ASSIGNMENT.
Restating every entry exactly is the whole task.

━━ SOURCE DATA

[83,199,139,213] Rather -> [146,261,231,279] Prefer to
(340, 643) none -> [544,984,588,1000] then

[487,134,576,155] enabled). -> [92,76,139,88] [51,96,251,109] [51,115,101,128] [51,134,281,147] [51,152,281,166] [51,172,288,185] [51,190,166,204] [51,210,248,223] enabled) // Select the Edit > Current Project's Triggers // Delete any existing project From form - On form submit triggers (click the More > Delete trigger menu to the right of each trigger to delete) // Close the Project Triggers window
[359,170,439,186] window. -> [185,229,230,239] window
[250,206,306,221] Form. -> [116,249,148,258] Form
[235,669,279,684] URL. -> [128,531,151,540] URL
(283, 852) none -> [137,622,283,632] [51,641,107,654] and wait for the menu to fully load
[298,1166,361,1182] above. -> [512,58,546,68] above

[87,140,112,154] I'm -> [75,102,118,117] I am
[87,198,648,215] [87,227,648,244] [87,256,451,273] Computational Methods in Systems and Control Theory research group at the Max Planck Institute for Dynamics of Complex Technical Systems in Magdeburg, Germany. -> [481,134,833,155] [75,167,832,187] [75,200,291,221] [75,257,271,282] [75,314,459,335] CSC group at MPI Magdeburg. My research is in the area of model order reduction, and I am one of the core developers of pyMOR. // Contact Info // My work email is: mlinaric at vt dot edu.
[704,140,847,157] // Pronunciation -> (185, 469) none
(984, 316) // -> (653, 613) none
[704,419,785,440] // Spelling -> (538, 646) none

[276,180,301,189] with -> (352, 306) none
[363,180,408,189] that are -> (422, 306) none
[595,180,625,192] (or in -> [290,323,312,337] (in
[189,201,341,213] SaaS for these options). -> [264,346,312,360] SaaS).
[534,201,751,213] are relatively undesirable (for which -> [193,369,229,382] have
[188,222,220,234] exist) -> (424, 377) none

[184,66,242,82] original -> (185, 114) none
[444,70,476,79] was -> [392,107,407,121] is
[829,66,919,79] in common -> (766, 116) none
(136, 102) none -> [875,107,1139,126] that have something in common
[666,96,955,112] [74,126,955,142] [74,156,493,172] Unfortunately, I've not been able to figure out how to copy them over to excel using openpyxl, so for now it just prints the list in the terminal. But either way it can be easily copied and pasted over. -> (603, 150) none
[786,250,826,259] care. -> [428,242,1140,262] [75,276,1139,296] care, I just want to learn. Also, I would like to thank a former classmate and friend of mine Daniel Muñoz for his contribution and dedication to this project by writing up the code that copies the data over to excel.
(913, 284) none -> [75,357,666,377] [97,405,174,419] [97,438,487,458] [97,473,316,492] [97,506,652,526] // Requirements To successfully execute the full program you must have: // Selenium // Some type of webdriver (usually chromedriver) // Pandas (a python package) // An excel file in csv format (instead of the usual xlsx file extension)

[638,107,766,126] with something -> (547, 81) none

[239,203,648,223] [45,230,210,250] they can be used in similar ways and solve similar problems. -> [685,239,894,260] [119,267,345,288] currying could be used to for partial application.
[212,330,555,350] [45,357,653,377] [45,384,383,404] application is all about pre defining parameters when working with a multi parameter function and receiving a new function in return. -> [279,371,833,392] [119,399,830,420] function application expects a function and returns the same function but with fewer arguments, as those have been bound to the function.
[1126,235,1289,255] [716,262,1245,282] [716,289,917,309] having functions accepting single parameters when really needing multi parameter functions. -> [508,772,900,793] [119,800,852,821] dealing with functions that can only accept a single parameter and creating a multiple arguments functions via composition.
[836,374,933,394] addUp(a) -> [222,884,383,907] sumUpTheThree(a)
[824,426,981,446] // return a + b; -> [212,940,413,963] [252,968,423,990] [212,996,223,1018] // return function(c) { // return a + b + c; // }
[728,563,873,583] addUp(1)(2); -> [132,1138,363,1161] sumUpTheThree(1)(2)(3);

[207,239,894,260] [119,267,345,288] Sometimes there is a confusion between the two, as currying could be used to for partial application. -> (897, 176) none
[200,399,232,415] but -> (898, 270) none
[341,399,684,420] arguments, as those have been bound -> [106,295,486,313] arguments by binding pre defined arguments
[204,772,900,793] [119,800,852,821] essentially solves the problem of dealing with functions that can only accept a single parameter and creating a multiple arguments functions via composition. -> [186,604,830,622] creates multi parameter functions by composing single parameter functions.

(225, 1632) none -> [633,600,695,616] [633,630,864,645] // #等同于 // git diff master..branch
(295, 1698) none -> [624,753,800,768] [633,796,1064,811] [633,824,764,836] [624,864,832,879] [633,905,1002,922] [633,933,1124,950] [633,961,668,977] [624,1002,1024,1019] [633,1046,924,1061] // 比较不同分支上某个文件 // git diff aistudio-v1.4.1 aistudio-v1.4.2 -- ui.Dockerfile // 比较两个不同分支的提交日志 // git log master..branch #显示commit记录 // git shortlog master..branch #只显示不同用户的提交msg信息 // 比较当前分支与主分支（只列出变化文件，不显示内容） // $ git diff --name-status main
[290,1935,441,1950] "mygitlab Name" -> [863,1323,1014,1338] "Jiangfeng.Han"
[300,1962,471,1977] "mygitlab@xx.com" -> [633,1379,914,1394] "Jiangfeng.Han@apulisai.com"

━━━━

TASK SOLUTION.
[83,199,139,213] Rather -> [146,261,231,279] Prefer to
(340, 643) none -> [544,984,588,1000] then

[487,134,576,155] enabled). -> [92,76,139,88] [51,96,251,109] [51,115,101,128] [51,134,281,147] [51,152,281,166] [51,172,288,185] [51,190,166,204] [51,210,248,223] enabled) // Select the Edit > Current Project's Triggers // Delete any existing project From form - On form submit triggers (click the More > Delete trigger menu to the right of each trigger to delete) // Close the Project Triggers window
[359,170,439,186] window. -> [185,229,230,239] window
[250,206,306,221] Form. -> [116,249,148,258] Form
[235,669,279,684] URL. -> [128,531,151,540] URL
(283, 852) none -> [137,622,283,632] [51,641,107,654] and wait for the menu to fully load
[298,1166,361,1182] above. -> [512,58,546,68] above

[87,140,112,154] I'm -> [75,102,118,117] I am
[87,198,648,215] [87,227,648,244] [87,256,451,273] Computational Methods in Systems and Control Theory research group at the Max Planck Institute for Dynamics of Complex Technical Systems in Magdeburg, Germany. -> [481,134,833,155] [75,167,832,187] [75,200,291,221] [75,257,271,282] [75,314,459,335] CSC group at MPI Magdeburg. My research is in the area of model order reduction, and I am one of the core developers of pyMOR. // Contact Info // My work email is: mlinaric at vt dot edu.
[704,140,847,157] // Pronunciation -> (185, 469) none
(984, 316) // -> (653, 613) none
[704,419,785,440] // Spelling -> (538, 646) none

[276,180,301,189] with -> (352, 306) none
[363,180,408,189] that are -> (422, 306) none
[595,180,625,192] (or in -> [290,323,312,337] (in
[189,201,341,213] SaaS for these options). -> [264,346,312,360] SaaS).
[534,201,751,213] are relatively undesirable (for which -> [193,369,229,382] have
[188,222,220,234] exist) -> (424, 377) none

[184,66,242,82] original -> (185, 114) none
[444,70,476,79] was -> [392,107,407,121] is
[829,66,919,79] in common -> (766, 116) none
(136, 102) none -> [875,107,1139,126] that have something in common
[666,96,955,112] [74,126,955,142] [74,156,493,172] Unfortunately, I've not been able to figure out how to copy them over to excel using openpyxl, so for now it just prints the list in the terminal. But either way it can be easily copied and pasted over. -> (603, 150) none
[786,250,826,259] care. -> [428,242,1140,262] [75,276,1139,296] care, I just want to learn. Also, I would like to thank a former classmate and friend of mine Daniel Muñoz for his contribution and dedication to this project by writing up the code that copies the data over to excel.
(913, 284) none -> [75,357,666,377] [97,405,174,419] [97,438,487,458] [97,473,316,492] [97,506,652,526] // Requirements To successfully execute the full program you must have: // Selenium // Some type of webdriver (usually chromedriver) // Pandas (a python package) // An excel file in csv format (instead of the usual xlsx file extension)

[638,107,766,126] with something -> (547, 81) none

[239,203,648,223] [45,230,210,250] they can be used in similar ways and solve similar problems. -> [685,239,894,260] [119,267,345,288] currying could be used to for partial application.
[212,330,555,350] [45,357,653,377] [45,384,383,404] application is all about pre defining parameters when working with a multi parameter function and receiving a new function in return. -> [279,371,833,392] [119,399,830,420] function application expects a function and returns the same function but with fewer arguments, as those have been bound to the function.
[1126,235,1289,255] [716,262,1245,282] [716,289,917,309] having functions accepting single parameters when really needing multi parameter functions. -> [508,772,900,793] [119,800,852,821] dealing with functions that can only accept a single parameter and creating a multiple arguments functions via composition.
[836,374,933,394] addUp(a) -> [222,884,383,907] sumUpTheThree(a)
[824,426,981,446] // return a + b; -> [212,940,413,963] [252,968,423,990] [212,996,223,1018] // return function(c) { // return a + b + c; // }
[728,563,873,583] addUp(1)(2); -> [132,1138,363,1161] sumUpTheThree(1)(2)(3);

[207,239,894,260] [119,267,345,288] Sometimes there is a confusion between the two, as currying could be used to for partial application. -> (897, 176) none
[200,399,232,415] but -> (898, 270) none
[341,399,684,420] arguments, as those have been bound -> [106,295,486,313] arguments by binding pre defined arguments
[204,772,900,793] [119,800,852,821] essentially solves the problem of dealing with functions that can only accept a single parameter and creating a multiple arguments functions via composition. -> [186,604,830,622] creates multi parameter functions by composing single parameter functions.

(225, 1632) none -> [633,600,695,616] [633,630,864,645] // #等同于 // git diff master..branch
(295, 1698) none -> [624,753,800,768] [633,796,1064,811] [633,824,764,836] [624,864,832,879] [633,905,1002,922] [633,933,1124,950] [633,961,668,977] [624,1002,1024,1019] [633,1046,924,1061] // 比较不同分支上某个文件 // git diff aistudio-v1.4.1 aistudio-v1.4.2 -- ui.Dockerfile // 比较两个不同分支的提交日志 // git log master..branch #显示commit记录 // git shortlog master..branch #只显示不同用户的提交msg信息 // 比较当前分支与主分支（只列出变化文件，不显示内容） // $ git diff --name-status main
[290,1935,441,1950] "mygitlab Name" -> [863,1323,1014,1338] "Jiangfeng.Han"
[300,1962,471,1977] "mygitlab@xx.com" -> [633,1379,914,1394] "Jiangfeng.Han@apulisai.com"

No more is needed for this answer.